Navarre Scott Momaday (born February 27, 1934) — known as N. Scott Momaday — is a Kiowa novelist, short story writer, essayist, and poet. His novel House Made of Dawn was awarded the Pulitzer Prize for Fiction in 1969, and is considered the first major work of the Native American Renaissance. His follow-up work The Way to Rainy Mountain blended folklore with memoir. Momaday received the National Medal of Arts in 2007 for his work's celebration and preservation of indigenous oral and art tradition. He holds twenty honorary degrees from colleges and universities, and is a fellow of the American Academy of Arts and Sciences.

Brief:
Answer these questions from the text on N. Scott Momaday.
1. Which of his novels won the Pulitzer Prize for Fiction in 1969?
2. What award did he receive in 2007?
3. How many honorary degrees does he hold?

(Collection entries)
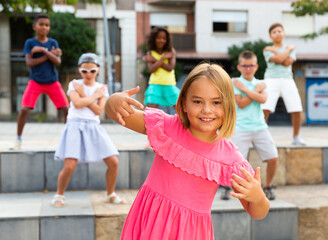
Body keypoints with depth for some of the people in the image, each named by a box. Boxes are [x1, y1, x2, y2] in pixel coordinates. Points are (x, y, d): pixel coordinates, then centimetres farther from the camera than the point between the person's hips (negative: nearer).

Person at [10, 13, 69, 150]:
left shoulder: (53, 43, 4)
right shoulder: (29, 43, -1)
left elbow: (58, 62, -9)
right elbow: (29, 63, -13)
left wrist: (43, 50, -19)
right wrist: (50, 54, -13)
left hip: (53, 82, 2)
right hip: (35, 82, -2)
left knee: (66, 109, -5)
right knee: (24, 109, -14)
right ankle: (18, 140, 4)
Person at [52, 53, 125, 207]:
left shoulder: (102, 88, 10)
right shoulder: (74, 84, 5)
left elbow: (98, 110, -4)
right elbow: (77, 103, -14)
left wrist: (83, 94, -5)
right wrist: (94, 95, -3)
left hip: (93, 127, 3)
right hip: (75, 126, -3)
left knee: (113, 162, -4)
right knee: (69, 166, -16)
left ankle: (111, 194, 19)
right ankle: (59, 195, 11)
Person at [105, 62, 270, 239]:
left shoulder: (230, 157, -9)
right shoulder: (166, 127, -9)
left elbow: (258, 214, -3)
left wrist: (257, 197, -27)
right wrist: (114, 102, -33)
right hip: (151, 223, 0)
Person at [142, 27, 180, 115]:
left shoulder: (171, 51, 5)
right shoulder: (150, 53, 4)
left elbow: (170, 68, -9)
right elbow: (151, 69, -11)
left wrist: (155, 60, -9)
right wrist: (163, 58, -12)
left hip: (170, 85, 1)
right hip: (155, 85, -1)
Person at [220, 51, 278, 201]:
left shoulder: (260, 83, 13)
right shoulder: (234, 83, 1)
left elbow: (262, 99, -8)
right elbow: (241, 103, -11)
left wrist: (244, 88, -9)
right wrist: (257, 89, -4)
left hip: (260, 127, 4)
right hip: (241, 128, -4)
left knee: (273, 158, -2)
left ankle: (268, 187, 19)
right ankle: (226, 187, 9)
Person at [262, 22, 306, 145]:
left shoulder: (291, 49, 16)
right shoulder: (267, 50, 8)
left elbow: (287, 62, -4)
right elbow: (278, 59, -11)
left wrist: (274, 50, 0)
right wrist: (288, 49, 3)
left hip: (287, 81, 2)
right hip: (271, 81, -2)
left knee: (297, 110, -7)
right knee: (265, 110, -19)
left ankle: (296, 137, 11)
==
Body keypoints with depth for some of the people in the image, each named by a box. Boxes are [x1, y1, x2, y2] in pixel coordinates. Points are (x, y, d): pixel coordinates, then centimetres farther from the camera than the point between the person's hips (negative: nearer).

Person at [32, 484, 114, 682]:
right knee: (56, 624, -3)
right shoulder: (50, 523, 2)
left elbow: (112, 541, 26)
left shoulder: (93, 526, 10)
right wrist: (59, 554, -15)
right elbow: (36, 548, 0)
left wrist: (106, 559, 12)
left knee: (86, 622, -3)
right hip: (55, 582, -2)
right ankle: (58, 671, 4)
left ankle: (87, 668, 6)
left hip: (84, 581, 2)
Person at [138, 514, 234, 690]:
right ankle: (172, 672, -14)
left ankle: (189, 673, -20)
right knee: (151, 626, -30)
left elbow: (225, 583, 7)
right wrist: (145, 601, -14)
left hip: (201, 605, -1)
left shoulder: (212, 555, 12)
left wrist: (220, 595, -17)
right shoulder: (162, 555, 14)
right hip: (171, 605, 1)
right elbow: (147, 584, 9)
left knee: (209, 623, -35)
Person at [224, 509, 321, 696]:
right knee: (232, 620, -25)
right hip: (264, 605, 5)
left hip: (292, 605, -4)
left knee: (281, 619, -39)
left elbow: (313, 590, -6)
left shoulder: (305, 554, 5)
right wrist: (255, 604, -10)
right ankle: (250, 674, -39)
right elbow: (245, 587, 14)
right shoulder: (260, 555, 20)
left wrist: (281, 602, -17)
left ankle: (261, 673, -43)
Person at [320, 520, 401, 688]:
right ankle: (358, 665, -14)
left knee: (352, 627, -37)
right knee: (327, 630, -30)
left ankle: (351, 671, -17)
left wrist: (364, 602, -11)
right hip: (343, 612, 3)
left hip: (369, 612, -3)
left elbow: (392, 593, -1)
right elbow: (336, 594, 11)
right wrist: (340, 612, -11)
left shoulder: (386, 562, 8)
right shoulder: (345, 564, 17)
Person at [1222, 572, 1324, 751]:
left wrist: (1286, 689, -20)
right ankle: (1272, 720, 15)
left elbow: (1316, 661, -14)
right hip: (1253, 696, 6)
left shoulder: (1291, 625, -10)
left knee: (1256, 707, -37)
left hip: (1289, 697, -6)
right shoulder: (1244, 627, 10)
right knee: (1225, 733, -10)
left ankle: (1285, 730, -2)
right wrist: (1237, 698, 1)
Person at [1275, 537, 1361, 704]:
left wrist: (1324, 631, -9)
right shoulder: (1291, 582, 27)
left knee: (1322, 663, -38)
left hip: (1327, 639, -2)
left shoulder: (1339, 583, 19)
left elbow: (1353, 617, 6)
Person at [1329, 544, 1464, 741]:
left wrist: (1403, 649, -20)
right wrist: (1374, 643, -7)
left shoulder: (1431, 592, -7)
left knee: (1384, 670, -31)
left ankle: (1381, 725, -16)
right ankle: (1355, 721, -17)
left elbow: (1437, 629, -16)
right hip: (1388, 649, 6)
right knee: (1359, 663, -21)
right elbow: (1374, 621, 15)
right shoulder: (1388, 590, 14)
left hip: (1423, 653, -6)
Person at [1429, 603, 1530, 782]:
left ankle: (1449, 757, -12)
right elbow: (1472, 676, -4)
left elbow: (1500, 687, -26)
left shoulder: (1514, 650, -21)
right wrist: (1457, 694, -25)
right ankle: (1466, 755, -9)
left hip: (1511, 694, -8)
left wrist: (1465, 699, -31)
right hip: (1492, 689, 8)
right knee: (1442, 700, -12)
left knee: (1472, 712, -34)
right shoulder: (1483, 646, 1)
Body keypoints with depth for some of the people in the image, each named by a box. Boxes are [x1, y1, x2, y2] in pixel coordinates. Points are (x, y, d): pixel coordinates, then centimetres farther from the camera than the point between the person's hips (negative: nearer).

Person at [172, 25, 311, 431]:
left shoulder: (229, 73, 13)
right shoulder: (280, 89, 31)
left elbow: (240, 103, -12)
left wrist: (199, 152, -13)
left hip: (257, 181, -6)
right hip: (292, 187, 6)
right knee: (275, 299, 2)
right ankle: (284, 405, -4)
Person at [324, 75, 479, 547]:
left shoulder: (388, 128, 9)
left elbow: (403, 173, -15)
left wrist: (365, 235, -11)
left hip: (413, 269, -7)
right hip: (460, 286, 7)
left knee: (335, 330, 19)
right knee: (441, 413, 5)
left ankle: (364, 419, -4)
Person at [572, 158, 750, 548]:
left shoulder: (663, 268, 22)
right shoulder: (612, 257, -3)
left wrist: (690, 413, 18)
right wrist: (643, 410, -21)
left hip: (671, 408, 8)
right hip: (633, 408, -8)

Output below:
1. House Made of Dawn
2. The National Medal of Arts
3. Twenty